> _Brief_
Render every line of the data below as a Markdown table with the columns Row and Text, numbering the rows and leaving out blank lines.

> _Stored rows_
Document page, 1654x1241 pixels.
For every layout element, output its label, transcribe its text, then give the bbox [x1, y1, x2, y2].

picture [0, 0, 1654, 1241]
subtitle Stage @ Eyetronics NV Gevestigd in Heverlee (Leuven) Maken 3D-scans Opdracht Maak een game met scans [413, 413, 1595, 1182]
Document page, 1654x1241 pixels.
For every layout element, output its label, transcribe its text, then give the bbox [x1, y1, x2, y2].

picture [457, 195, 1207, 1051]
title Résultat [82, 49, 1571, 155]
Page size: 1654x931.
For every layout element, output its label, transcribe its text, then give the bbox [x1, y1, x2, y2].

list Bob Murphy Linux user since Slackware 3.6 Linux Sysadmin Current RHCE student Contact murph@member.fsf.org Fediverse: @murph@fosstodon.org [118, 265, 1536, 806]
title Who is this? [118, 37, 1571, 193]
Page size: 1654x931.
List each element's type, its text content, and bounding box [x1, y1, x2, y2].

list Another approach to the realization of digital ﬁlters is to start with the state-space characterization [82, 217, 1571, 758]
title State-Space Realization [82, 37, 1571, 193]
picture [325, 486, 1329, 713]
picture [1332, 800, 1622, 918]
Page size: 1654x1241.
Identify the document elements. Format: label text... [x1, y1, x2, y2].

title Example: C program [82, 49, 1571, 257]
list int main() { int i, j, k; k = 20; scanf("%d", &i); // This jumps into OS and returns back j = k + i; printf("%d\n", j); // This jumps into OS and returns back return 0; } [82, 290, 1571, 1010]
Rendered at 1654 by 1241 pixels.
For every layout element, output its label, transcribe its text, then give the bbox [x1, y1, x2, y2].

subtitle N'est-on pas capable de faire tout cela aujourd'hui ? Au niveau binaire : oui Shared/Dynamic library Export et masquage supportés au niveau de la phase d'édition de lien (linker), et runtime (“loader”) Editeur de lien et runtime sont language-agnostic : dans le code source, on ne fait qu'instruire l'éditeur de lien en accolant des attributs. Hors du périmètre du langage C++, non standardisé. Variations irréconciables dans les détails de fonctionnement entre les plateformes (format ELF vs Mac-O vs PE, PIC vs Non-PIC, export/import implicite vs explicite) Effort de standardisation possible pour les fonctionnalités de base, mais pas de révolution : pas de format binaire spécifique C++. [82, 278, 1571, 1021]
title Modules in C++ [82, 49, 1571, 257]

> _Full output_
| Row | Text |
|---|---|
| 1 | Document page, 1654x1241 pixels. |
| 2 | For every layout element, output its label, transcribe its text, then give the bbox [x1, y1, x2, y2]. |
| 3 | picture [0, 0, 1654, 1241] |
| 4 | subtitle Stage @ Eyetronics NV Gevestigd in Heverlee (Leuven) Maken 3D-scans Opdracht Maak een game met scans [413, 413, 1595, 1182] |
| 5 | Document page, 1654x1241 pixels. |
| 6 | For every layout element, output its label, transcribe its text, then give the bbox [x1, y1, x2, y2]. |
| 7 | picture [457, 195, 1207, 1051] |
| 8 | title Résultat [82, 49, 1571, 155] |
| 9 | Page size: 1654x931. |
| 10 | For every layout element, output its label, transcribe its text, then give the bbox [x1, y1, x2, y2]. |
| 11 | list Bob Murphy Linux user since Slackware 3.6 Linux Sysadmin Current RHCE student Contact murph@member.fsf.org Fediverse: @murph@fosstodon.org [118, 265, 1536, 806] |
| 12 | title Who is this? [118, 37, 1571, 193] |
| 13 | Page size: 1654x931. |
| 14 | List each element's type, its text content, and bounding box [x1, y1, x2, y2]. |
| 15 | list Another approach to the realization of digital ﬁlters is to start with the state-space characterization [82, 217, 1571, 758] |
| 16 | title State-Space Realization [82, 37, 1571, 193] |
| 17 | picture [325, 486, 1329, 713] |
| 18 | picture [1332, 800, 1622, 918] |
| 19 | Page size: 1654x1241. |
| 20 | Identify the document elements. Format: label text... [x1, y1, x2, y2]. |
| 21 | title Example: C program [82, 49, 1571, 257] |
| 22 | list int main() { int i, j, k; k = 20; scanf("%d", &i); // This jumps into OS and returns back j = k + i; printf("%d\n", j); // This jumps into OS and returns back return 0; } [82, 290, 1571, 1010] |
| 23 | Rendered at 1654 by 1241 pixels. |
| 24 | For every layout element, output its label, transcribe its text, then give the bbox [x1, y1, x2, y2]. |
| 25 | subtitle N'est-on pas capable de faire tout cela aujourd'hui ? Au niveau binaire : oui Shared/Dynamic library Export et masquage supportés au niveau de la phase d'édition de lien (linker), et runtime (“loader”) Editeur de lien et runtime sont language-agnostic : dans le code source, on ne fait qu'instruire l'éditeur de lien en accolant des attributs. Hors du périmètre du langage C++, non standardisé. Variations irréconciables dans les détails de fonctionnement entre les plateformes (format ELF vs Mac-O vs PE, PIC vs Non-PIC, export/import implicite vs explicite) Effort de standardisation possible pour les fonctionnalités de base, mais pas de révolution : pas de format binaire spécifique C++. [82, 278, 1571, 1021] |
| 26 | title Modules in C++ [82, 49, 1571, 257] |